Para evitar danos provocados por algum magistrado incompetente ou mau intencionado, eram continuamente monitorados pela assembleia. Além disso, qualquer cidadão tinha o direito de apresentar uma reclamação contra o comportamento de um magistrado, que poderia gerar um impeachment.

Nem todos os cargos públicos eram distribuídos através de sorteios, apenas aqueles que não exigiam um conhecimento mais especializado. Os generais, por exemplo, eram escolhidos através de eleição e poderiam se reeleger continuamente, sem restrição. Há caso de generais que permaneceram na função durante mais de vinte anos. Nessa função, o conhecimento era visto como essencial, e por isso eram escolhidos por sua capacidade.

O significado do sorteio e da eleição

Uma das perguntas que você deve estar se fazendo sobre o sorteio é: como os atenienses poderiam distribuir funções importantes no governo da cidade de maneira aleatória, para qualquer um?

Diante dessa questão, alguns estudiosos sugeriram que a origem e o significado do uso do sorteio era religioso. Argumentaram que o sorteio não era visto como a escolha do acaso, mas a revelação da vontade dos deuses. Assim, era uma forma da divindade, que sabe de tudo, determinar qual seria a pessoa mais qualificada para governar.

Porém, seu sentido era outro. E quem nos revela isso é um dos filósofos gregos, Aristóteles. Ele escreveu que a escolha de magistrados através de sorteios é uma forma democrática de decisão, ao passo que a escolha através de eleições é típico de uma oligarquia.

Então, mais uma vez, o que motivou a escolha por esse método era a preocupação com criar um governo democrático. Já vimos que a participação no governo era muito bem vista entre os atenienses. O ideal, de acordo com sua visão, era que todos fossem governados e também governassem. Democracia é sobretudo uma oportunidade de governar também, não apenas ser governado. É importante que exista uma alternância no poder.

O sorteio é mais democrático que a eleição em dois aspectos. Em primeiro lugar, porque aliado à impossibilidade de ocupar o mesmo cargo repetidas vezes, garantir que um grande número de cidadãos desempenhasse função de governo. E em segundo lugar, porque, em um sorteio, todas as pessoas que estão concorrendo tem a mesma probabilidade de serem escolhidas. Numa eleição há uma série de fatores que influenciam o resultado: a aparência, habilidade de falar, dinheiro etc., de modo que pessoas comuns dificilmente são eleitas. O sorteio, ao contrário, garante a todos uma oportunidade igual.

Críticas à democracia ateniense

Embora a Grécia Antiga seja reconhecida como o berço da democracia, nem todos os cidadãos atenienses pensavam que era uma boa ideia conduzir o governo através de assembleias e de sorteio. É também em Atenas que surgem os primeiros críticos da democracia.

Sócrates, por exemplo, ridicularizava o uso de sorteio como forma de escolha de magistrados, lembrando que ninguém optaria por um piloto, arquiteto ou músico com base nesse método.
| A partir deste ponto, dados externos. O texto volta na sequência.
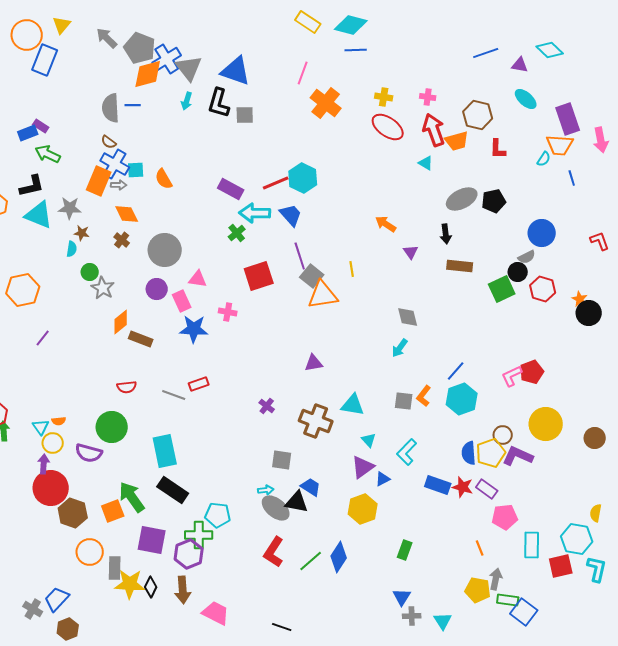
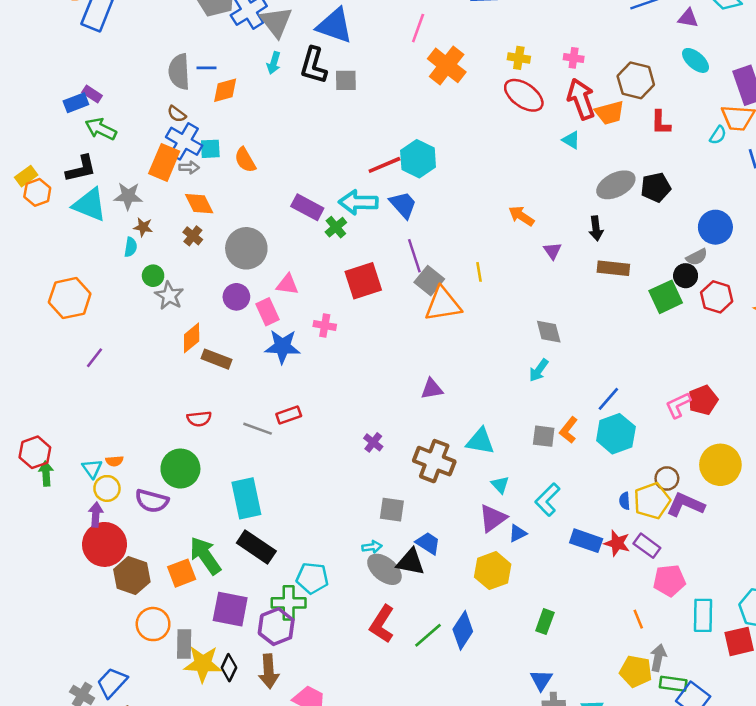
orange diamond: (148, 74) -> (225, 90), moved, size x0.7
purple rectangle: (231, 189) -> (307, 207), moved
blue semicircle: (469, 453) -> (625, 501), size x0.6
Indo ainda mais longe, Platão teceu uma série de críticas ao modelo de governo grego. Um de seus livros mais conhecidos, A República, procura mostrar porque a democracia ateniense era falha e propõe um governo baseado no conhecimento e não na vontade da maioria ignorante.

Referências consultadas

Dahl, Robert A. A democracia e seus críticos. São Paulo: Editora WMF Martins Fontes, 2012.

Manin, Bernard. The principles of representative government. New Work: Cambridge University Press 1997.